### What is expected:
Recast the text read from all the items as a JSON list of strings, one string per line, with blank lines dropped. Leave the pictures out of the answer.

Collected data
++++

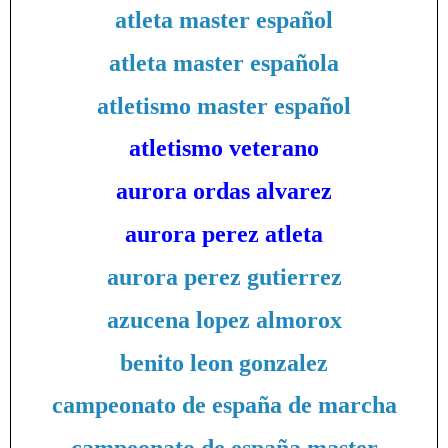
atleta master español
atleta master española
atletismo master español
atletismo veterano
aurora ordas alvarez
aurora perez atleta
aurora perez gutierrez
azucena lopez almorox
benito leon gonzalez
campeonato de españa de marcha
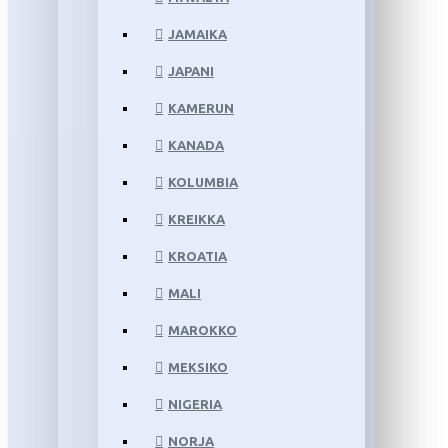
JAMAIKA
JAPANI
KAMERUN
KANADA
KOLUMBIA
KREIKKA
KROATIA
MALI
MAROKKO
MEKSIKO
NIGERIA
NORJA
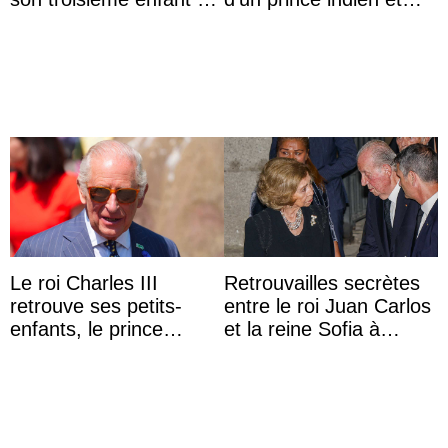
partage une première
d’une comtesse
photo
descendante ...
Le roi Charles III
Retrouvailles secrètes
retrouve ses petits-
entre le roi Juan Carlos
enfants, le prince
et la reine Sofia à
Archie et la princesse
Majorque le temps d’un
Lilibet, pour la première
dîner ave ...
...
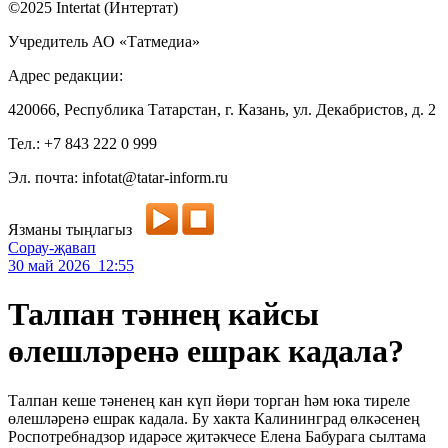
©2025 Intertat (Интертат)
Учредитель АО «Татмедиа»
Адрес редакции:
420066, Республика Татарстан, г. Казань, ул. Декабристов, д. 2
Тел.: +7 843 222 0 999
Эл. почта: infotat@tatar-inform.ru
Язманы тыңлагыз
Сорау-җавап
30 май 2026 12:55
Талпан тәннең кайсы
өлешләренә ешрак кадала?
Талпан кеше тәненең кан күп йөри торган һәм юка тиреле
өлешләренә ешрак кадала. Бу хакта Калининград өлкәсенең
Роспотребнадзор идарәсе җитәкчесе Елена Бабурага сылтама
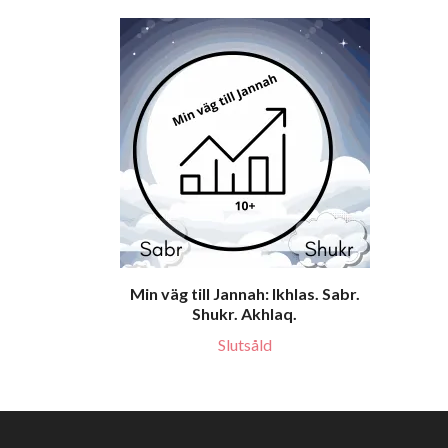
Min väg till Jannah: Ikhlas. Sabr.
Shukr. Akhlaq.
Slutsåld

++++

### Task solution:
[
  "atleta master español",
  "atleta master española",
  "atletismo master español",
  "atletismo veterano",
  "aurora ordas alvarez",
  "aurora perez atleta",
  "aurora perez gutierrez",
  "azucena lopez almorox",
  "benito leon gonzalez",
  "campeonato de españa de marcha",
  "JAMAIKA",
  "JAPANI",
  "KAMERUN",
  "KANADA",
  "KOLUMBIA",
  "KREIKKA",
  "KROATIA",
  "MALI",
  "MAROKKO",
  "MEKSIKO",
  "NIGERIA",
  "NORJA",
  "partage une première",
  "d’une comtesse",
  "photo",
  "descendante ...",
  "Le roi Charles III",
  "Retrouvailles secrètes",
  "retrouve ses petits-",
  "entre le roi Juan Carlos",
  "enfants, le prince",
  "et la reine Sofia à",
  "Archie et la princesse",
  "Majorque le temps d’un",
  "Lilibet, pour la première",
  "dîner ave ...",
  "...",
  "©2025 Intertat (Интертат)",
  "Учредитель АО «Татмедиа»",
  "Адрес редакции:",
  "420066, Республика Татарстан, г. Казань, ул. Декабристов, д. 2",
  "Тел.: +7 843 222 0 999",
  "Эл. почта: infotat@tatar-inform.ru",
  "Язманы тыңлагыз",
  "Сорау-җавап",
  "30 май 2026 12:55",
  "Талпан тәннең кайсы",
  "өлешләренә ешрак кадала?",
  "Талпан кеше тәненең кан күп йөри торган һәм юка тиреле",
  "өлешләренә ешрак кадала. Бу хакта Калининград өлкәсенең",
  "Роспотребнадзор идарәсе җитәкчесе Елена Бабурага сылтама",
  "Min väg till Jannah: Ikhlas. Sabr.",
  "Shukr. Akhlaq.",
  "Slutsåld"
]